### DESCRIPTION OF THE TASK
Every entry should be given again exactly, with nothing dropped.

==== THE INPUT

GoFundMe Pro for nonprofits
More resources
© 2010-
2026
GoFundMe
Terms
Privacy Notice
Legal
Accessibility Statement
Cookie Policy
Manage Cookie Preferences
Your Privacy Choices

========

### ANSWER BOX
GoFundMe Pro for nonprofits
More resources
© 2010-
2026
GoFundMe
Terms
Privacy Notice
Legal
Accessibility Statement
Cookie Policy
Manage Cookie Preferences
Your Privacy Choices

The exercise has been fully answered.